If I got kidnapped I’d continuously sing Pitbull songs until they kill me, I’d die but at least they’d suffer too.
this kangaroo looks like it smells like AXE body spray
im not pinning my selfies. forage for me like a little rat
computer: choose new password
math teacher: algebra
computer: password must contain numbers
math teacher: algebraXY
V-Day Single: “I am missing out on so much joy.”
V-Day, Dating: *stresses out over finding the perfect gift*
V-Day Married: “We should probably, like, go out or something.”
V-Day Married w/ Kids: “You need how many valentines? For people who can’t even read yet? By when?”
BUILDING INSPECTOR: Well, you say you’ve kept everything up to code, but I’ve been speaking with your 4 year old and he informed me the floor is actually lava, which—I don’t need to tell you—is a pretty serious safety violation.
Welcome to middle age. You now do sock, shoe, sock, shoe to be more efficient when bending over.
I didn’t believe in miracles until I folded the laundry this morning and all the socks had a match.
You have one fire drill in the middle of the night and they never let you hear the end of it.
*sells my soul*
Devil: I want a refund
[runs thru the funeral chasing a bagpipe player]
“Stop hurting that octopus!”
His arrival was foretold in the ancient murals.
life hack: DO NOT TRY TO CUT CHERRY TOMATOES IN HALF WITH YOUR FOOD SCISSORS
[makes a voodoo doll of my dad]
[does basic stretches on it every night so he keeps his flexibility well into his 60s]
i work in the toll booth and i listen to smooth operator and i sing along but i say booth operator
My daughter has been rewatching Moana repeatedly, and there is a rooster named HeiHei.
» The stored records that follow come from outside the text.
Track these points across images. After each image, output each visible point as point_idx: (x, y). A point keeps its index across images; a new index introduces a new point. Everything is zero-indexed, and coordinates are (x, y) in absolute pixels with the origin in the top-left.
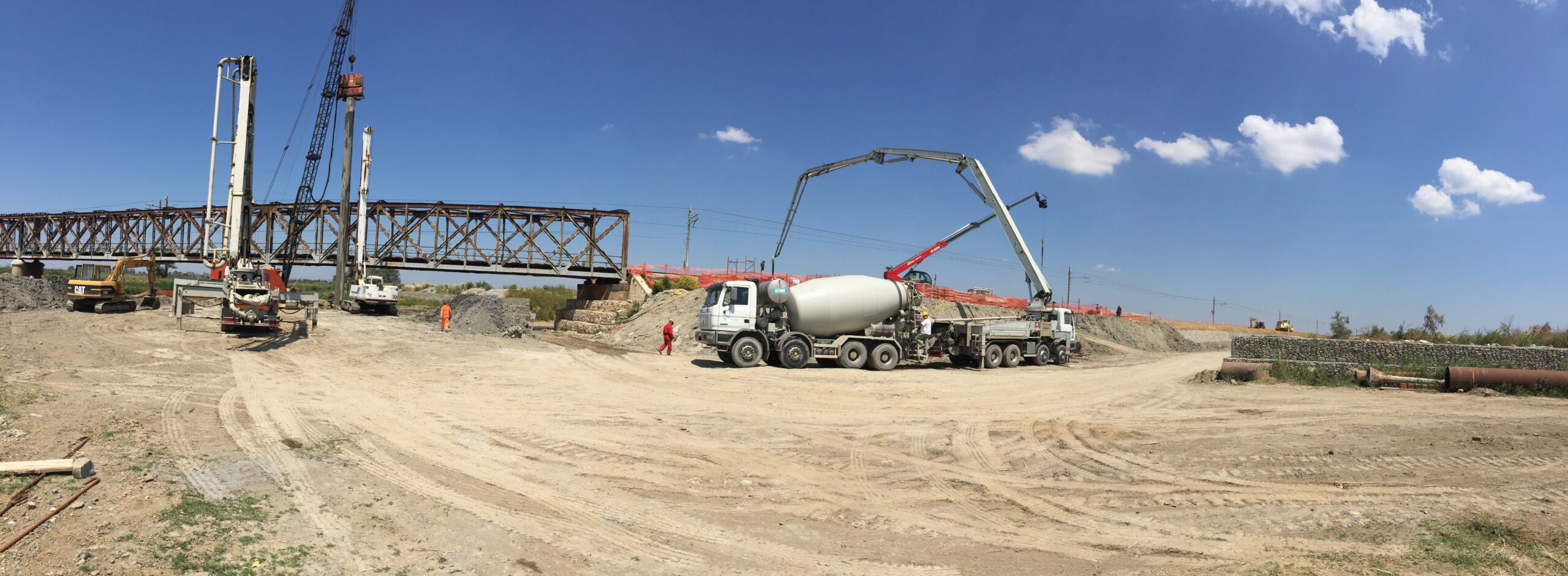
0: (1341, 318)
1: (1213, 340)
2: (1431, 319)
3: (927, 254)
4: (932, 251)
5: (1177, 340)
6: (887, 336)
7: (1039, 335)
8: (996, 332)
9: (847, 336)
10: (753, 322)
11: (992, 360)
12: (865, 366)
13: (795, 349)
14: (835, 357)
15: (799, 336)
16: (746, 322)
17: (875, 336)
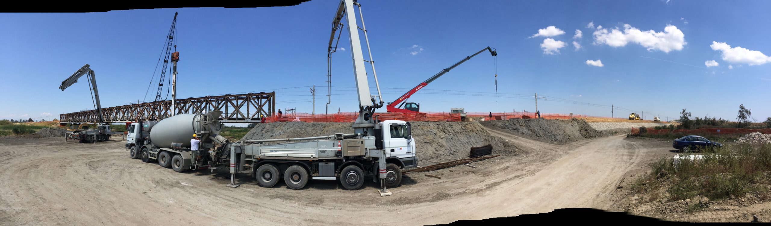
0: (686, 113)
1: (610, 128)
2: (743, 112)
3: (413, 91)
4: (417, 89)
5: (586, 130)
6: (179, 150)
7: (341, 156)
8: (267, 152)
9: (161, 149)
10: (134, 139)
11: (265, 179)
12: (169, 166)
13: (145, 153)
14: (155, 159)
15: (145, 147)
16: (133, 139)
17: (173, 150)
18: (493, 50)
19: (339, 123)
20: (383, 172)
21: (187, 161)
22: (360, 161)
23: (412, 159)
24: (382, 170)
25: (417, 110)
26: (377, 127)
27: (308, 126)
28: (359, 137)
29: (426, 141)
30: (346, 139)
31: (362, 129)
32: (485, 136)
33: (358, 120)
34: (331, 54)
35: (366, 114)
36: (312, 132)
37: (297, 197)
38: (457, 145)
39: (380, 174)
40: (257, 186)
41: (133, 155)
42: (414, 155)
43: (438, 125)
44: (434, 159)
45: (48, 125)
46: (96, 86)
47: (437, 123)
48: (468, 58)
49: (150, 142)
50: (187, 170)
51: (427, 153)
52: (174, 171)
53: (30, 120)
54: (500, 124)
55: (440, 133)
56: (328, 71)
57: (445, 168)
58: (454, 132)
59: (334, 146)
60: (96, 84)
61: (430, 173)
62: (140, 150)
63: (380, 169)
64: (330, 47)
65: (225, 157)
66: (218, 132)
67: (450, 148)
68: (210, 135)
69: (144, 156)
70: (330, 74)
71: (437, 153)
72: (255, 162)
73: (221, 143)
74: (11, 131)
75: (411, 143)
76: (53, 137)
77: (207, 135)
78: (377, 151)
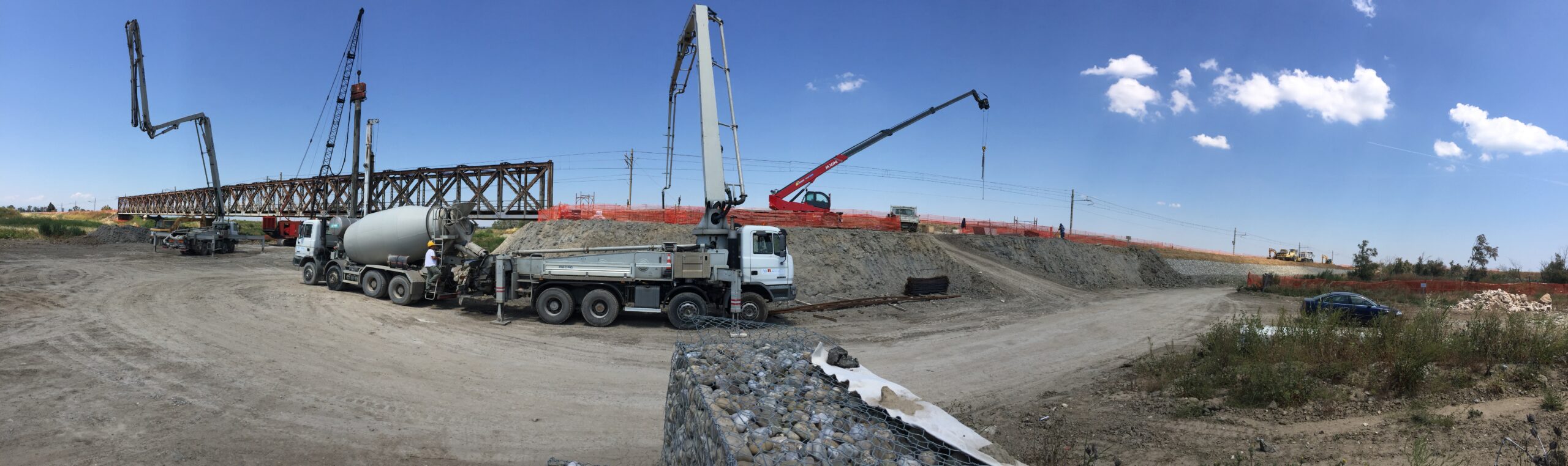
0: (1368, 249)
2: (1482, 250)
3: (820, 170)
4: (827, 167)
5: (1155, 272)
6: (404, 268)
7: (671, 276)
8: (555, 269)
9: (367, 266)
10: (312, 250)
11: (550, 310)
12: (384, 296)
13: (334, 273)
14: (356, 283)
15: (335, 263)
16: (308, 250)
17: (392, 267)
18: (982, 97)
19: (674, 225)
20: (736, 302)
21: (419, 287)
22: (702, 287)
23: (787, 287)
24: (734, 300)
25: (826, 206)
26: (733, 235)
27: (620, 227)
28: (703, 250)
29: (827, 262)
30: (681, 251)
31: (708, 238)
32: (942, 261)
33: (702, 224)
34: (675, 97)
35: (715, 215)
36: (626, 238)
37: (603, 336)
38: (884, 272)
39: (732, 306)
40: (538, 323)
41: (308, 279)
42: (790, 282)
43: (852, 235)
44: (838, 294)
45: (93, 218)
46: (213, 146)
47: (852, 231)
48: (932, 111)
49: (342, 253)
50: (419, 299)
51: (827, 282)
52: (394, 303)
53: (51, 208)
54: (979, 241)
55: (856, 250)
56: (669, 128)
57: (852, 307)
58: (882, 250)
59: (660, 262)
60: (213, 143)
61: (825, 313)
62: (324, 269)
63: (732, 298)
64: (673, 84)
65: (485, 277)
66: (468, 238)
67: (870, 275)
68: (455, 242)
69: (332, 280)
70: (671, 134)
71: (845, 283)
72: (534, 285)
73: (475, 255)
74: (36, 230)
75: (786, 262)
76: (122, 242)
77: (451, 242)
78: (729, 272)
I told my wife, “did you know Moana originally had 3 chicken characters? Besides HeiHei they also had YuYu and I-Don’t-Like-Your-Girlfriend….”
I just let a raccoon loose in my kitchen just so I’d have something to do tomorrow.
Why is it when someone asks if you’ve lost weight you immediately feel like eating a dozen donuts to celebrate.
My daughter got a sticker from her teacher that said ‘resilient tortoise.’
I’ve sent her in with one to give in return, ‘patronizing hippo.’
“Go ahead caller”
Why radio DJ’s should never work a suicide hotline…
*Feels the cool breeze caressing my skin*
Cool breeze: I have a girlfriend
The way I see it, you have 2 choices: you can go with the grain, you can go against the grain, or you can go across the grain. 3. You have 3 (three) choices.
Mob Boss: Did you check the money for marks?
Me: Why would I, we’ve never had a president named Mark
Mob Boss: …
Me: *getting nervous* H-have we?
I start conversations with my children by saying “Listen to me,” to ensure they stop paying attention from the beginning.